The person who wrote this post wanted to remain anonymous; feelings like this are not easy to own. This post is as emotionally raw as you will read in my series this month. It is a testimony of how bullying can have a long-term effect on a person. I should also point out that this child wasn’t only bullied at school but was also a victim of undiscovered abuse at home.
Although I am giving this person an opportunity to voice his anger, I feel I need to say he is a wonderfully kind individual and he is a good friend. Not all children victimized by bullies day in and day out turn out to be so kind. Some never make it out of childhood as evidenced by all the horrendous news headlines. It is hard to say, or spin, this kind of abuse into something positive. In fact, I believe it is impossible.
I do believe in the power of story telling thought. I think this voice needs to be heard. The only positive that can come from a situation like this is if it could be used to fuel change and there is so much work to be done in regards to child abuse and preventing it. I believe a child who is abused is already at a disadvantage with bullies if they haven’t become bullies themselves. They have no SAFE place to turn. We NEED to find ways to protect our kids when the very people that should be protecting them aren’t. What would you suggest?
What does bullying do to a person?
It kills their spirit.
It makes them afraid all the time.
It makes them angry all the time.
It leaves them scarred and conditioned to be afraid and defensive all the time.
Even as an adult, I find myself either avoiding confrontation altogether, in real life and online — or else seeking them out and rushing in headlong because I am just so angry.
It dehumanizes a person.
I could give you all sorts of examples of how I was bullied, and how I fought back, and the awful things I did, eyes streaming with tears of rage, to try to stop myself from being bullied. I could tell you how I tried to get up on stage in grade 9 and perform, and was laughed off the stage by a couple of seniors who thought they were being funny, and how that experience followed me for the next three years, to the point where people whose names I didn’t even know would hurl insults at me in the halls, in the cafeteria, in the classroom.

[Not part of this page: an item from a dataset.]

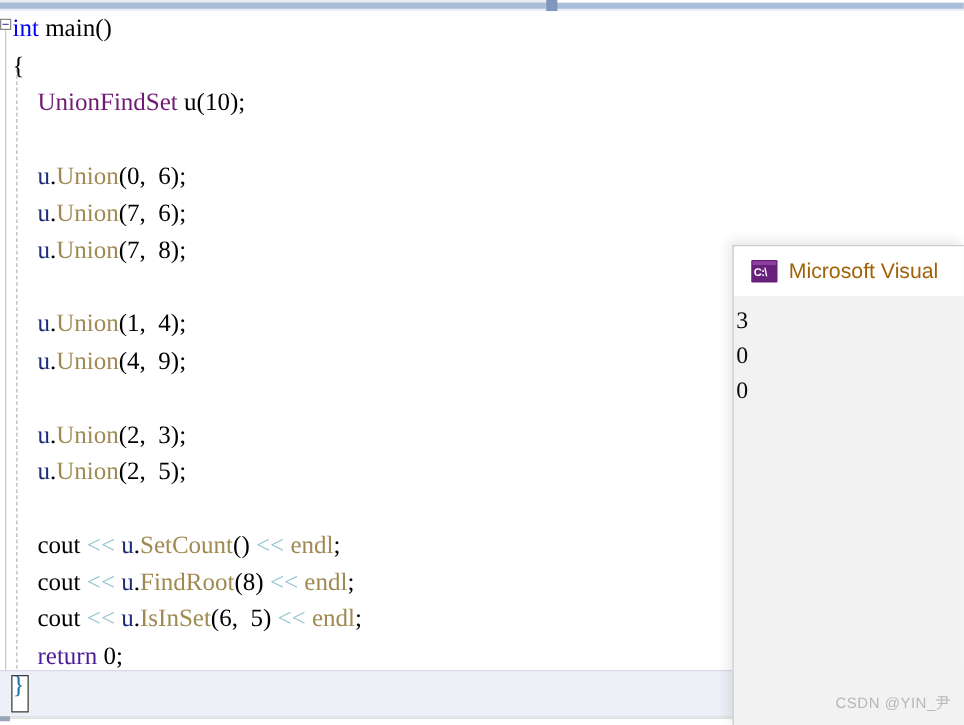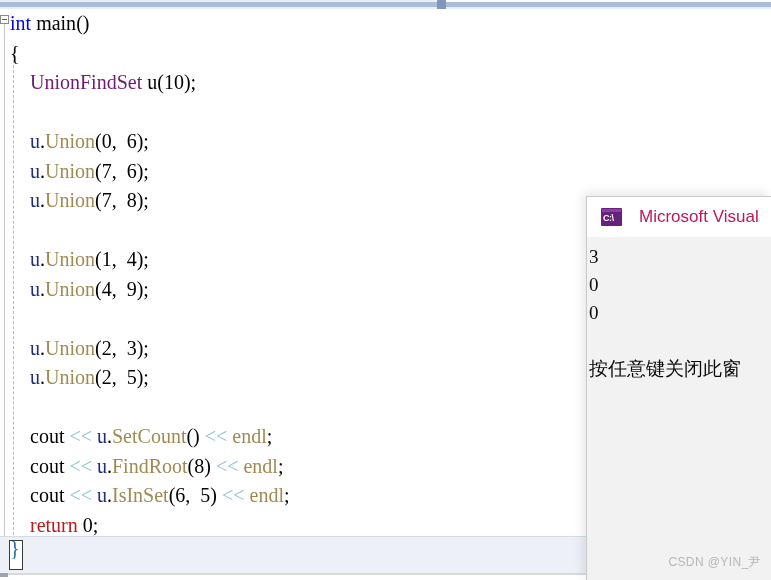"Microsoft Visual" #console-title { color: #be185d -> #a16207; margin-left: 8px -> none }
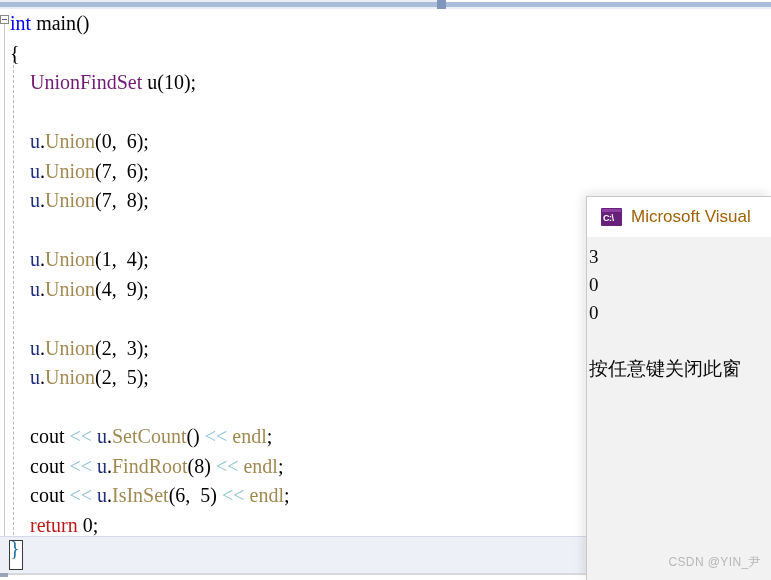"按任意键关闭此窗" div.console-line { html: <div>按任意键关闭此窗</div> -> none }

I could give you thousands of examples of how I was bullied, because bullied kids become targets, and so, I was bullied nearly every single day of my childhood.
When someone is bullied like that, it is essentially a living death sentence. EVERY day they have to get up and go to school or work, or on line and KNOW that they are going to be tormented. It makes you want to die. It makes you want to run away.
I don’t know how many times I fantasized about killing myself — and, in a cliché way, I fantasized about leaving behind that note… you know, the one that tells everyone that it is their fault, and somehow, in my fantasies, I’d be looking down and seeing their reactions.
I’ll be honest. If I had been raised in a gun culture (sorry Americans but it’s true) I might have climbed a bell tower — that’s how angry and lost and dead inside someone who is bullied feels.
Every day of their lives is torture. I know my experience has definitely coloured how I feel about how bullies should be treated. I feel hatred for very few people, but I truly hate bullies with a murderous hatred. If I had my way, bullies would be rounded up in a room and the bullied kids would all be given baseball bats and allowed to beat them within an inch of their lives. To me, bullies are unwitting murderers, because they kill without even realizing it. Every kid who is bullied will grow up a broken and fearful adult.
I know that was incredibly harsh. I’m an adult now, and I know that’s not right. But imagine trying to contain that kind of hatred as a child, and you’ll have an idea of how broken I am. How broken bullied kids are.